Broken Laser Pointers
Pierre Omidyar became fascinated with the ways people connect through shared interests. While in college, he wrote a program to help with memory management for Apple Mackintosh programmers. He distributed it online as “shareware” and asked users to pay through the honor system. Checks did not flood in; it was more of a drip in reality. In 1991 he moved on to start a company with three friends called Ink Development Corp, from which he created eShop Inc.
Moving forward to 1995 Labor Day Weekend, Omidyar launched an online service called Auction Web. The first item sold was a broken laser pointer. Omidyar was baffled. When he checked in with the buyer, he assured him that he purposely bought the broken laser pointer. In fact, he collected them. As the site began to flourish, Omidyar become increasingly cognizant of the human quality embedded in his site – people wanted to connect through shared interests and had an affinity for products with stories. He tapped into this sentiment.
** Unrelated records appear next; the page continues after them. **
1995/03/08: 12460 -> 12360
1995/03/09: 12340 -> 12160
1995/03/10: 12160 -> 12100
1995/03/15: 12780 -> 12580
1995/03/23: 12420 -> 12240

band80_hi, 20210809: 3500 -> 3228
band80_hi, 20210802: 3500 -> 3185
In 1997, he renamed the company eBay and began aggressively marketing. Users came flooding in. However, the consequences of such rapid growth caught up to eBay, resulting in debilitating growing pains. In 1999, the site crashed for more than 22 hours, causing a massive uproar in its huge customer base. This failure made the news and dented the reputation of eBay.
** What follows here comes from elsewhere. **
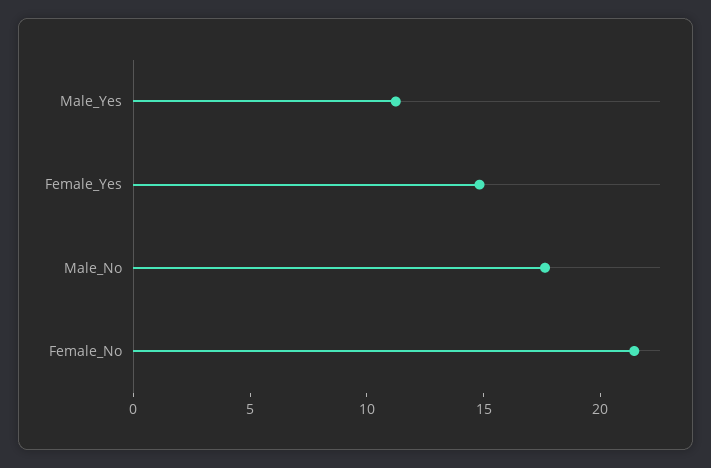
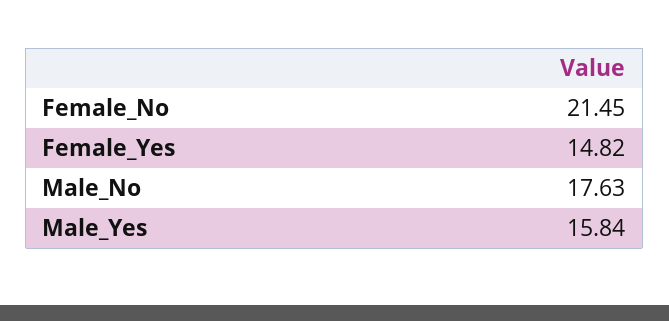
Male_Yes: 11 -> 15.84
Omidyar, along with Meg Whitman, the CEO, refused to concede defeat and ensured that eBay got back on its feet. The eBay team called 10,000 of its top users to apologize for the inconvenience. The team also started the slow and arduous journey over the next 6-9 months to solidify the technological infrastructure of eBay. Today, eBay is one of the most successful companies in the world. Omidyar went on to start a philanthropic firm named Omidyar Network and launched First Look Media, a platform for independent journalism.